Antisémythes, 2
D'antisémite "viscéral", ou du moins s'avouant tel, je n'en ai jamais ouï, et doutais même qu'il en existât, avant de découvrir (tardivement) le Journal de Drieu la Rochelle, lequel du reste ne règle rien, car il est assez lucide et sincère pour évoquer les humiliations (face à Bernstein, par exemple) où il a puisé un sentiment prétendument spontané. PERSONNE ne convient qu'il est hostile aux Juifs par héritage, ou parce qu'on lui a prêché la haine. L'antisémite est convaincu de l'être À CAUSE DES JUIFS, de leurs abus, de leur jactance, de leur violence, de leurs passe-droits, et du mensonge permanent de se donner pour victimes in sæcula sæculorum, alors qu'ils seraient hic et nunc profiteurs, maîtres et persécuteurs. PERSONNE que j'aie connu n'a sucé la haine avec son lait, ou dans je ne sais quelle diatribe fâchiste. Les gens virent leur cuti généralement à un âge avancé, pour une goutte d'eau qui fait déborder le vase, une exaction de trop, un discours qui ne passe pas, parce que toute réponse est interdite. Alors s'opère une cristallisation, le monde leur apparaît différent, cent faits épars s'agrègent. Ils ont "compris", et pour la plupart n'en reviendront jamais. Il existe bien, ACTUELLEMENT, un antisémitisme (ou antisionisme) juvénile, et pas seulement chez les adolescents d'origine arabe; mais il se distingue ordinairement par sa thématique (les souffrances des Palestiniens, la violence de l'État israélien) et paraît entièrement NOUVEAU : le "vieux fonds" d'origine ancestrale semble bien mythique, et l'antijudaïsme chrétien appartenir à l'histoire : méchant, Judas? Coupable, Caïphe? Tout le monde s'en fiche éperdument, et s'efforcer, comme Nicolas Weill, de relever une continuité, de dénoncer l'avatar et la résurgence, ce n'est étudier ni le présent ni le passé, mais les tripatouiller tous deux.
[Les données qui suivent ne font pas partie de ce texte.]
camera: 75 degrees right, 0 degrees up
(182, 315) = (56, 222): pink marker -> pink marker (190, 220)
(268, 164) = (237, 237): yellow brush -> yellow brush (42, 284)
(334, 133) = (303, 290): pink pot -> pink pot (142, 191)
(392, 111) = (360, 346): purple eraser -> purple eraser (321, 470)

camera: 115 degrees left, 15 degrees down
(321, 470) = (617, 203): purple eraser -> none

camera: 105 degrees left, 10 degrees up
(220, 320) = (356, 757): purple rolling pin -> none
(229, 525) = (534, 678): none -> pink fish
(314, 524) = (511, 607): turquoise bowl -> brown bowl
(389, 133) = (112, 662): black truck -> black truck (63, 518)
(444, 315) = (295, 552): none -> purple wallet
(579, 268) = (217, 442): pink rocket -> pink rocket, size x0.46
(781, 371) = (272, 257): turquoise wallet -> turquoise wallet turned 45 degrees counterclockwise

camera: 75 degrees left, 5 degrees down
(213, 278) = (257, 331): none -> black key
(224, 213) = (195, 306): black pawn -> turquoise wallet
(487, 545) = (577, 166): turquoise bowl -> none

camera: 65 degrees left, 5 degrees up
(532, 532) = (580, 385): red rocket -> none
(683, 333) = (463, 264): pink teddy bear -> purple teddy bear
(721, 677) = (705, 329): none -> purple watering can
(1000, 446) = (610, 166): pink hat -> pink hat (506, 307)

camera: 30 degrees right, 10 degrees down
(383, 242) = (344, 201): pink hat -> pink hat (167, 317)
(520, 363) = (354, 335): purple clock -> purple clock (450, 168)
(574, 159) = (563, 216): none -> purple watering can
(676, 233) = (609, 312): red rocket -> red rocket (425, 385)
"Que son sang retombe sur notre tête et sur celle de nos enfants!" Il est bien clair que sans cet anathème, perversement prêté à ceux mêmes qu'il flétrit, l'histoire juive eût été différente; qu'il fut fauteur de ségrégation, d'approfondissement identitaire, et de persécutions. Éventuellement, d'une "haine en quête de cause", et disposée à se satisfaire de peu. Mais on ne perçoit, ni dans la thématique ni dans les consciences, aucune solution de continuité de l'antijudaïsme des âges de foi au racisme nazi, d'une part, et au "castisme" de notre époque, de l'autre. Encore faudrait-il savoir si la religion a jamais fourni autre chose qu'un argumentaire-prétexte, et si le Juif n'a pas été perçu et haï d'abord et en tous temps comme celui qui s'isole, se cache, se replie sur soi, sert les siens en premier, et comme l'usurier, le patron, le percepteur des taxes, l'ami du prince, le commissaire politique OU l'agent subversif : je n'ai pas compétence pour traiter la question, ni d'ailleurs aucune autre. Ce que je puis affirmer, c'est qu'aucune des personnes que j'ai laissé s'exprimer librement n'avait conscience d'assumer l'héritage chrétien. D'autre part, Cicéron ne lui doit rien, quand il n'ose parler de Jérusalem, "tam maliciosa ac maledica civitate" que "submissa voce" (Pro Flacco, 68 & 66). À moins de suspecter l'ajout d'un moine-copiste!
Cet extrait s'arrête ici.